Btw, you may be a bit romantisizing (correct word? no idea - I am not a native speaker ;)) about teaching students. Are you aware that if you are lucky one out of ten is actually interested in the stuff you are teaching? A colleague of mine was very dissapointed when her bachelor students asked her if there a fixed questions for the exams that they can learn without much thinking. Same for master students btw!

I have to grade lab notes from lab courses and you get the same, stupid mistakes every year. Sometimes a student gets creative and you actually get the same protocol as last year. I love working i the lab and I love teaching students, but grading their work has not much to do with loving your topic and working on it.

Y

I don't know if it is possible these days to have an academic career in your field without a PhD. I have a friend who was a Professor of economics at a Russel group university who was awarded his PhD two years ago, a year after he retired at the age of about 70 but I can't see how that has any bearing on someone trying to get into academia in the 21st century. I think advice to seek a research assistant role is sound because it gets you experience working in an academic department and you will be better placed to see if there are opportunities. Also, if you haven't, write up your MSc thesis as a paper and try to get it published - you may find publicising your work tedious but you will get nowhere in academia without embracing the need to do so.

I also suggest that you contact the Professors and other researchers you know of who don't have PhDs and ask them for advice, rather than asking people who have already decided that a PhD is vital.

B

The number of professors who don't have a PhD probably have been in academia for decades - as has been pointed out by other posters.
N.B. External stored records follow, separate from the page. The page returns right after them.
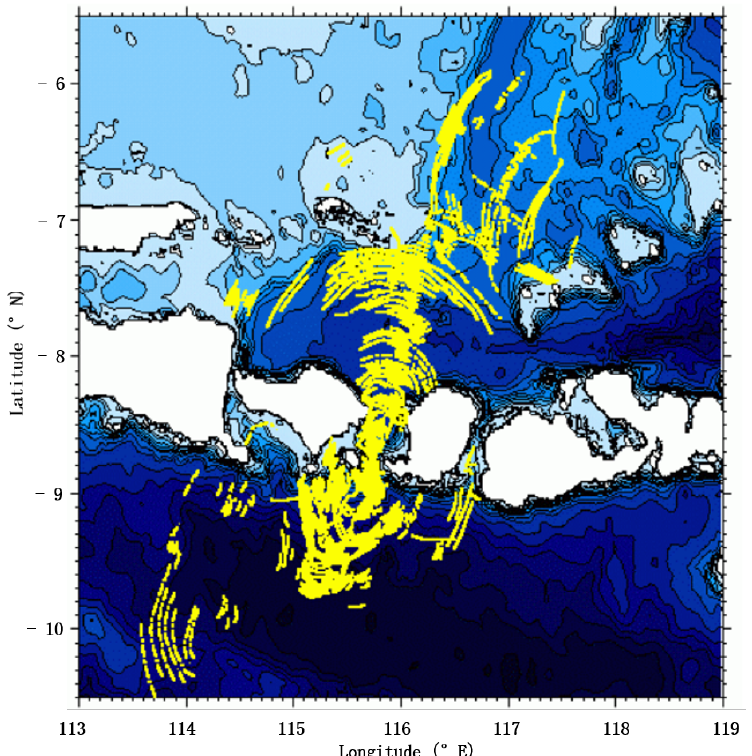
Figure 3. Composite map showing internal wave crests from all available images covering the Bali Sea region. From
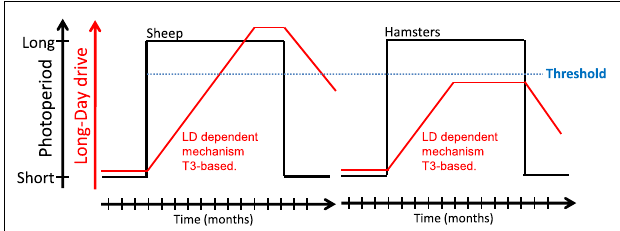
FIGURE 4 |A model for long-day refractoriness [adapted from Figure 2 in Ref. (152)] . In sheep (left panel) and hamsters (right panel), exposure to long days (black line) leads to the development of a mechanism of unknown nature, most likelyT3-dependent (red line). In sheep, the long-day drive eventually exceeds a “threshold” (blue dotted line); the animal then becomes refractory to long days and spontaneously reverts to an SP phenotype. In hamsters, the long-day drive never exceeds the threshold and the animal displays the LP phenotype indefinitely; exposure to SP is mandatory to get the SP physiological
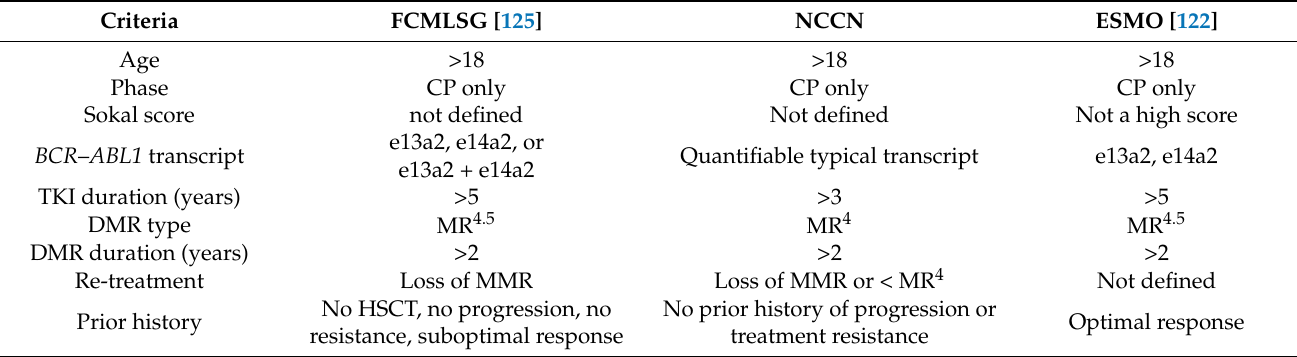
Table 2. Guidelines for TKI discontinuation in clinical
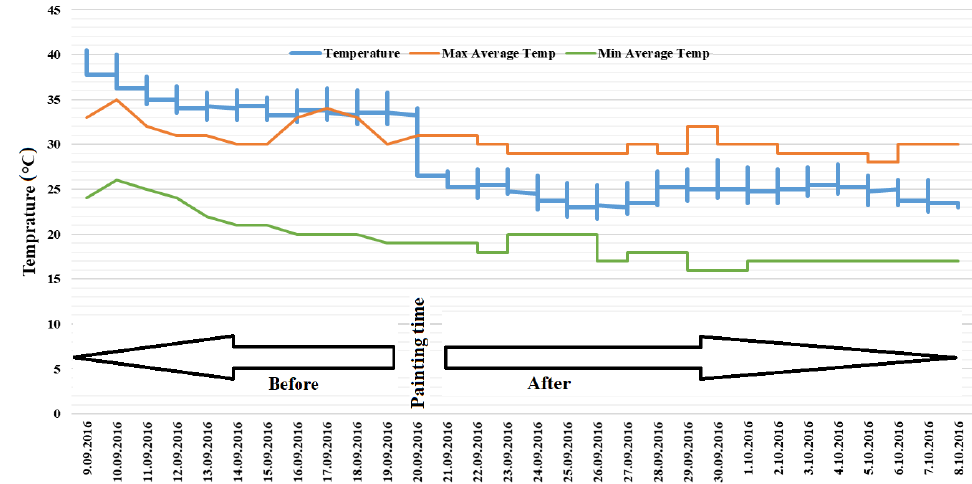
Figure 11. Measurement values of daily average and maximum/minimum temperatures for TR5.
Yes, it's possible to get a research assistant position without a PhD - assuming you aren't competing with the large number of unemployed PhD graduates for the job. It will be very difficult to move up to the next level (postdoc or junior lecturer) without the qualification and without first author papers.

D

To add my haporthworth, as others have stated the fact someone has managed to get a professorial position recently without a PhD certainly doesn't mean that you can plan a career in academia on that basis.